小説 川崎サイト

 

妖怪狐火


 冬の夕方。まだ日は残っており、斜光。町から一段上がった里山。少しだけ自然が入っており、誰も手入れしないような草地や繁みがある。
 高い木はなく、人が植えたのか、勝手に生えてきたのか、雑雑としているが、雑木林という規模ではない。小屋があるが、使われていない。
 古そうな農家もあるが、ポツンとあり、村外れに建っていたのだろうか。半ば朽ちている。そうなってから結構間がないのか、室内は見えない。
 その農家までは坂道で、この家専用の小道。大きな家ではないが、敷地は広い。ただ、車は坂道まで入り込めないようなので、時代が分かる。

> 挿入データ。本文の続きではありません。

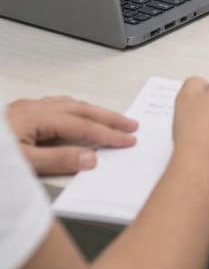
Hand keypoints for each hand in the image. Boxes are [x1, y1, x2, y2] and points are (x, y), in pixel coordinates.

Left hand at [5, 95, 137, 175]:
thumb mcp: (23, 165)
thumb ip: (57, 161)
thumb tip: (90, 157)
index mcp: (37, 116)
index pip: (82, 125)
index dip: (108, 133)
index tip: (128, 140)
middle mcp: (34, 107)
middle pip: (80, 108)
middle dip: (107, 116)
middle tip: (130, 124)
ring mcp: (25, 108)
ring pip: (68, 103)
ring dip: (91, 110)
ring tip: (109, 118)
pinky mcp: (19, 113)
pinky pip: (55, 105)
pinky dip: (73, 110)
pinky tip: (73, 116)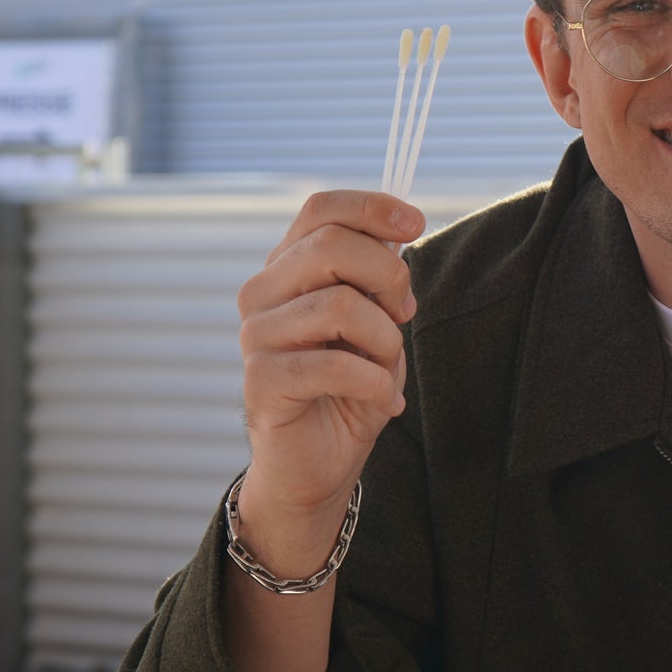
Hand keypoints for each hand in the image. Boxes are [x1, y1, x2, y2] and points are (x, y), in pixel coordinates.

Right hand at [236, 190, 423, 529]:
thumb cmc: (351, 387)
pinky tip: (385, 400)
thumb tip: (399, 232)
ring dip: (385, 339)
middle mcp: (262, 292)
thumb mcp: (377, 322)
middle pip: (332, 246)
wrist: (320, 464)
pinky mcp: (260, 381)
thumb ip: (379, 278)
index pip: (321, 209)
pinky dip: (375, 383)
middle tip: (404, 314)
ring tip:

 狐火を見たとの話を妖怪博士は老人から聞いているところだが、もう答えは分かっている。
 農家と下の道との間の草地。元々は花畑だったのではないかと思われる。老人の話では、今ではススキだけが目立つ。
 見たのは斜光の差す夕方。そしてススキの穂にそれが当たり、光って見えたのだろう。絵に描いたような謎解き。

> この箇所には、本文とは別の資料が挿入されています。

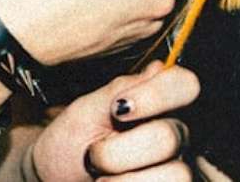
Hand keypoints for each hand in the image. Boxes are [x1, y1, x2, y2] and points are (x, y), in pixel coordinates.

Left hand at [28, 61, 199, 180]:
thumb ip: (122, 90)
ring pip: (177, 173)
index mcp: (158, 105)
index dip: (157, 95)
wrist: (54, 181)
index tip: (118, 108)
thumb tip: (159, 68)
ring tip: (102, 178)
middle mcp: (176, 135)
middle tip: (93, 154)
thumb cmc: (71, 144)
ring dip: (125, 179)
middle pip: (171, 136)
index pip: (185, 85)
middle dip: (119, 151)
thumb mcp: (87, 112)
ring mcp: (176, 168)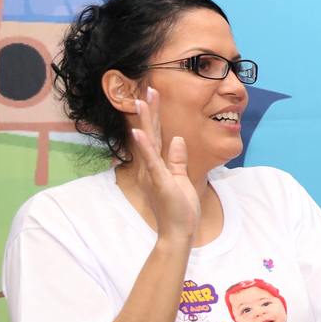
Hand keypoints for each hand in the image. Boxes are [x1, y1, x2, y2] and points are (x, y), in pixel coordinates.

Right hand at [128, 86, 198, 244]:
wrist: (178, 232)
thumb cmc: (179, 208)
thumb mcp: (180, 178)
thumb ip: (177, 159)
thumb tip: (178, 139)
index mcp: (155, 165)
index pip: (154, 135)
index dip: (154, 115)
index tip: (153, 95)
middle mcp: (149, 167)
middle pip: (149, 133)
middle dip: (149, 111)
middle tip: (148, 89)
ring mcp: (152, 174)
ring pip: (148, 143)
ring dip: (144, 122)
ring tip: (140, 102)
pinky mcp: (159, 182)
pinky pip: (151, 162)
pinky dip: (145, 146)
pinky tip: (140, 132)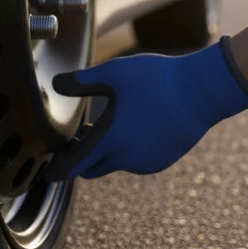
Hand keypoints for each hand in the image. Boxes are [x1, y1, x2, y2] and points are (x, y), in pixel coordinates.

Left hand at [46, 38, 247, 180]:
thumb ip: (81, 81)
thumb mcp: (114, 73)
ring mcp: (145, 162)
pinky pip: (134, 162)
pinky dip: (125, 152)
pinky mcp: (161, 161)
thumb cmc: (155, 79)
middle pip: (92, 168)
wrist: (200, 91)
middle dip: (81, 158)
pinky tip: (130, 129)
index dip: (59, 170)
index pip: (75, 165)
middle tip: (76, 137)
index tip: (47, 175)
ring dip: (105, 153)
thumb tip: (55, 83)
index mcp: (110, 140)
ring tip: (103, 125)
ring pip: (114, 164)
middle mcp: (126, 158)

 ススキを枯れ尾花とも呼ぶ。幽霊見たり枯れ尾花よりも、その形は狐火、鬼火。そちらに近い。
 だから、老人が見たのもそれだろう。風でススキがなびき、それがゆらゆらと燃えているように見えたはず。
 妖怪博士は老人にそう説明すると、そんなことは分かっていたらしい。枯れ尾花の狐火ではなく、日が沈み、もう薄暗くなってからでも燃えていたと。
 空には少しだけ赤味が雲に残っているが、その陽を地上に降ろすのは無理だろう。
「別の照明ではありませんかな。車のヘッドライトとか」
「それなら、瞬間だと思う」
 狐火。それは古典だ。そんなもの、今どき流行らない。流行らないものほど目撃例も減る。
「懐かしいですなあ、狐火とは。しかし農家があるようなところは里山とは言え、真っ暗な山の中じゃない。周囲はまだ明るかったのでしょ」
「はい、薄暗いですが、まだよく見えていました」
「里山、村の外れ、とかでの狐火、鬼火の例もありますが、やはりり川沿いとか、土手とか、そう言った場所が多いようです。まあ、光っているだけ、燃えているだけなので正体は分かりませんがね。また、狐の提灯というのもありまして、一寸した提灯行列。または祭り提灯のように、横にずらりと並んでいたりとか」
「そんなのじゃありません。一つだけ、メラメラと」
「どれぐらいで消えましたかな」
「数分」
「移動は」
「少しだけ」
 ススキの穂が揺れる範囲だろう。
「何だと思われます? 博士。わしは狐火だと信じます」
 誰かが老人を驚かすため、そんな照明とか仕掛けを作ったとは思えない。そこまで調べるには老人の人間関係、交際範囲から、そんな悪戯をしそうな人間をつきとめたりと、もう妖怪探しではなくなる。人の手ではなく、自然に起こったことではない現象でないと、妖怪の仕業に持ち込めない。
「それで、どうして欲しいのですかな」
「いえ、この話を報告したかっただけです」
「なるほど」
 調査依頼ではなかったようだ。
「この時代でも狐火は出ます。それをお知らせしたかったのです」
「はい、ご苦労様でした」
「では、このへんで」
 老人が帰ったあと、妖怪博士は、狐にだまされたような気になった。あの老人の訪問。それこそが狐の悪戯か。
 しかし、こんな、ごみごみとした下町に、わざわざ狐が来るわけがない。
 光、燃えているように見えるススキの穂。何かの原因で、または老人の見間違いで、そうなったにせよ。分からないことは狐の仕業にするのが定番。これが一番、罪がないためだろう。